The most surprising take on Leopold comes, not surprisingly, from poet Robert Hass, a guiding light of the Geography of Hope Conference who put Marin’s geography on the literary map of America in volumes of poetry such as The Apple Trees of Oleama. Hass compared Leopold to T.S. Eliot, another mid-westerner, born a year after Leopold, and the author of The Waste Land, the quintessential modernist poem that offers a geography of despair in lines such as “Here is no water but only rock.” On first glance, Leopold and Eliot seem like polar opposites, but Hass argues that A Sand County Almanac, like The Waste Land, is a modernist work in that it’s made up of “patches and fragments.”

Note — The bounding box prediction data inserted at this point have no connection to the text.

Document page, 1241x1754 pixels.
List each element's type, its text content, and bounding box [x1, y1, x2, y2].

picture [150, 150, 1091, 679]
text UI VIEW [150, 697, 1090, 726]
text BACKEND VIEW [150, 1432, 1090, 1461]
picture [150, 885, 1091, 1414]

Furthermore, he believes that The Waste Land is an ecological poem and that, despite Eliot’s sense of alienation and despair, was written “out of a hunger for wholeness.”
If anyone at the Geography of Hope conference can fuse seeming opposites and bring together apparent foes, it’s surely Hass. No one followed Marin’s oyster wars as sensitively as he, and no one hungers more for the wholeness of the community than he. Hopeful and fearless, he’s prepared to talk about the links between Wallace Stegner and Aldo Leopold and eager, too, to persuade the volatile members of Marin’s divided community to sit down with one another and share ideas.
“I hope that there’s time for poetry, too,” he said. “We’ve got to have poetry to have a geography of hope.”
Jonah Raskin is a contributor to Bay Nature.